**DATA EXTRACT:**

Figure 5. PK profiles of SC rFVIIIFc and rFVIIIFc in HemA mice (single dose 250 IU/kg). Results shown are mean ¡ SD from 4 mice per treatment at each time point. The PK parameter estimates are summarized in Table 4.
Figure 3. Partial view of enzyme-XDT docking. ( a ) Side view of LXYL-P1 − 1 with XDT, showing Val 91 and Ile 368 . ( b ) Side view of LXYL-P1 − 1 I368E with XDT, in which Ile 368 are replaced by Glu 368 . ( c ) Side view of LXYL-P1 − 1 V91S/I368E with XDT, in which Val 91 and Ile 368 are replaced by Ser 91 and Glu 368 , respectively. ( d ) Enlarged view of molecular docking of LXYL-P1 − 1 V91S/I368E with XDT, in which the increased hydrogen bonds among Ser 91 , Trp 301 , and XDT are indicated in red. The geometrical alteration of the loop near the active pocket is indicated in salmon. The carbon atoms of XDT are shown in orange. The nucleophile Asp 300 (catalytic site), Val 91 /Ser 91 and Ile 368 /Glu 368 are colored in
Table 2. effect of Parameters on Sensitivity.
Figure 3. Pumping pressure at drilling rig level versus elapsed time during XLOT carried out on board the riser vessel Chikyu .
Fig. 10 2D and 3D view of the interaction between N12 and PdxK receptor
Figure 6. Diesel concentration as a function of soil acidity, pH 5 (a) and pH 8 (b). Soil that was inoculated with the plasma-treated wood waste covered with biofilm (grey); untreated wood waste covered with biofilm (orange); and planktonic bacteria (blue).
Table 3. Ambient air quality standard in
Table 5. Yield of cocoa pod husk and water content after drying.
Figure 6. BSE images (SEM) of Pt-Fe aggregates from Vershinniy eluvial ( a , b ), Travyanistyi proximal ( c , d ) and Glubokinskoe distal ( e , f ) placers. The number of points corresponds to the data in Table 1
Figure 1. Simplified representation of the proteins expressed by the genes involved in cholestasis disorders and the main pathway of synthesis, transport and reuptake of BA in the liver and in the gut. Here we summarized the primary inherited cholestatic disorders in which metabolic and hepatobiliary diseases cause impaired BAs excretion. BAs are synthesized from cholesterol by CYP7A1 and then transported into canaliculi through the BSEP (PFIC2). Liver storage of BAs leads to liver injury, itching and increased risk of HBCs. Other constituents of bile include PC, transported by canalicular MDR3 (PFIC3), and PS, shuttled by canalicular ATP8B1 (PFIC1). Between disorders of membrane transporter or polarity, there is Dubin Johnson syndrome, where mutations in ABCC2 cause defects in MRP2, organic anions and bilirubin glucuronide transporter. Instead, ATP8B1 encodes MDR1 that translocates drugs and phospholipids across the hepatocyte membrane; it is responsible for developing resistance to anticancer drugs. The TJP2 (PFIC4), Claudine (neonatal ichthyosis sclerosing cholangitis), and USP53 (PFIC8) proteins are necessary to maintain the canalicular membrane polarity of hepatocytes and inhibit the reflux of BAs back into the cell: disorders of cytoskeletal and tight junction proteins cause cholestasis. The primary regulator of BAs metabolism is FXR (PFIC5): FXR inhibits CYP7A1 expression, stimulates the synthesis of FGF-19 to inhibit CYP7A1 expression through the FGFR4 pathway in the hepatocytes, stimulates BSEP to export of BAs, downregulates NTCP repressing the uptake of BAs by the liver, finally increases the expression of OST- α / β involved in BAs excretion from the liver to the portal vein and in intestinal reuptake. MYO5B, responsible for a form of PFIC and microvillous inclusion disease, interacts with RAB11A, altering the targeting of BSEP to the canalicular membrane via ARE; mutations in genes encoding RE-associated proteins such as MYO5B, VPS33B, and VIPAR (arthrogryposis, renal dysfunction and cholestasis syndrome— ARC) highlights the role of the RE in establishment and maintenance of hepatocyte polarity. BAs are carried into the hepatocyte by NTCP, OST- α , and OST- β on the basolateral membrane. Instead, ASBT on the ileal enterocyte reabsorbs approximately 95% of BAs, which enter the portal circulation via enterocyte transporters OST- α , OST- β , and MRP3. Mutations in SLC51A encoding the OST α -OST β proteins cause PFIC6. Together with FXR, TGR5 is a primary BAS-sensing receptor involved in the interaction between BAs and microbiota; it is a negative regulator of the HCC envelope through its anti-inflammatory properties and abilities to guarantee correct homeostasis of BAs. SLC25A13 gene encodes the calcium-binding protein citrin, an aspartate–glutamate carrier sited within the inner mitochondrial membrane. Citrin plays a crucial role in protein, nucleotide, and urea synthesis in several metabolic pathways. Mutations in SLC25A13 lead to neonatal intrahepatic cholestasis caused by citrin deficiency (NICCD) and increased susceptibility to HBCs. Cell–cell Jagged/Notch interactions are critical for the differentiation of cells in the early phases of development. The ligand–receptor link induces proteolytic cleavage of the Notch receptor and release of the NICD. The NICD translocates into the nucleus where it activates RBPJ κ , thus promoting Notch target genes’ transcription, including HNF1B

**WHAT YOU WILL DO:**
Among the records above, only the lines between the line holding "Figure 6. Diesel" and the line holding "Figure 6. BSE", inclusive, are to be output, exactly as written.

**FINISHED EXERCISE:**
Figure 6. Diesel concentration as a function of soil acidity, pH 5 (a) and pH 8 (b). Soil that was inoculated with the plasma-treated wood waste covered with biofilm (grey); untreated wood waste covered with biofilm (orange); and planktonic bacteria (blue).
Table 3. Ambient air quality standard in
Table 5. Yield of cocoa pod husk and water content after drying.
Figure 6. BSE images (SEM) of Pt-Fe aggregates from Vershinniy eluvial ( a , b ), Travyanistyi proximal ( c , d ) and Glubokinskoe distal ( e , f ) placers. The number of points corresponds to the data in Table 1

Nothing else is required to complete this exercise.